*Exercise goal*.
Return every line of the records that includes the string "feature".

(Machine-readable electronics designs)
=-=-=-=-=
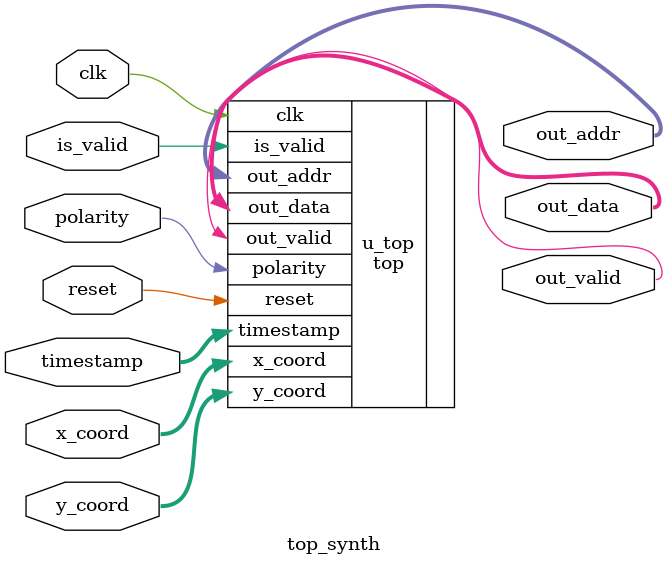
<source format=v>
module top_synth #(
    // Sensor resolution [for this demo - 128x128]
    parameter MAX_X_COORD    = 128,
    parameter MAX_Y_COORD    = 128,

    // Timestamp and coordinate values precision
    parameter INPUT_BIT_TIME = 32,
    parameter INPUT_BIT_X    = 8,
    parameter INPUT_BIT_Y    = 8
)( 
    input                         clk,          // System clock (200MHz)
    input                         reset,        // System reset
    input  [INPUT_BIT_TIME-1: 0]  timestamp,    // Input events timestamp
    input  [INPUT_BIT_X-1 : 0]    x_coord,      // Input events x coordinate
    input  [INPUT_BIT_Y-1 : 0]    y_coord,      // Input events x coordinate
    input                         polarity,     // Input events polarity
    input                         is_valid,     // The is_valid flag for input events

    output [5 : 0]  out_addr,     // Output feature map element address
    output [7 : 0]  out_data,     // Output feature map element data
    output          out_valid     // The is_valid flag for output feature map
);

    top #(
        .MAX_X_COORD ( MAX_X_COORD ),
        .MAX_Y_COORD ( MAX_Y_COORD )
    ) u_top (
        .clk        ( clk         ),
        .reset      ( reset       ),
        .timestamp  ( timestamp   ),
        .x_coord    ( x_coord     ),
        .y_coord    ( y_coord     ),
        .polarity   ( polarity    ),
        .is_valid   ( is_valid    ),
        .out_addr   ( out_addr    ),
        .out_data   ( out_data    ),
        .out_valid  ( out_valid   )
    );

endmodule

</source>
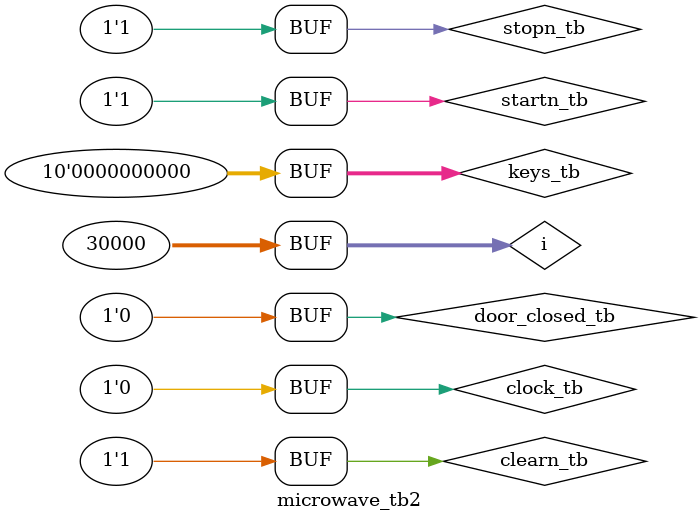
<source format=v>
`timescale 1ms / 1ms
`include "microwave.v"

module microwave_tb2();
    // Inputs
    reg startn_tb, stopn_tb, clearn_tb, door_closed_tb, clock_tb;
    reg [9:0] keys_tb;

    // Outputs
    wire mag_on_tb;
    wire [6:0] ssec_ones_tb;
    wire [6:0] ssec_tens_tb;
    wire [6:0] smin_tb;
    
    // Instantiate the Unit Under Test (UUT)
    microwave DUT (.startn(startn_tb), .stopn(stopn_tb), .clearn(clearn_tb),
                    .door_closed(door_closed_tb), .clock(clock_tb), .keys(keys_tb),
                    .mag_on(mag_on_tb), .ssec_ones(ssec_ones_tb), .ssec_tens(ssec_tens_tb), .smin(smin_tb));
    
    integer i;
    
    // clock generator
    initial 
        begin
            $dumpfile("microwave_tb2.vcd");
			$dumpvars(0,microwave_tb2);

               
            // Initialize Inputs
            clock_tb = 0; 
                    
            // create input clock 100Hz
            for (i = 0; i < 30000; i = i + 1) 
                #5 clock_tb = ~clock_tb;
                

        end
    
    // test cases

    initial
        begin
            startn_tb = 0; stopn_tb = 1; clearn_tb = 1; door_closed_tb = 1;
            #1 stopn_tb = 0; 
            #1;
            // condição inicial nenhuma chave presisonada e porta fechada
            startn_tb = 1; stopn_tb = 1; clearn_tb = 1; door_closed_tb = 1;
            //insere o dígito 
            keys_tb = 10'b0000000010; // carrega 1

            #50 keys_tb = 10'b0000000000; // solta a chave
            
            #150 keys_tb = 10'b0000000001; // carrega 0

            #50 keys_tb = 10'b0000000000; // solta a chave
            
            #150 keys_tb = 10'b0000100000; // carrega 5

            #50 keys_tb = 10'b0000000000; // solta a chave

            // liga-se o magnetron

            #200 startn_tb = 0; // pressiona
            #50 startn_tb = 1; // solta

            #14950 door_closed_tb = 0;



        end
        
endmodule

</source>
=-=-=-=-=
*Result of the task*.
    output [5 : 0]  out_addr,     // Output feature map element address
    output [7 : 0]  out_data,     // Output feature map element data
    output          out_valid     // The is_valid flag for output feature map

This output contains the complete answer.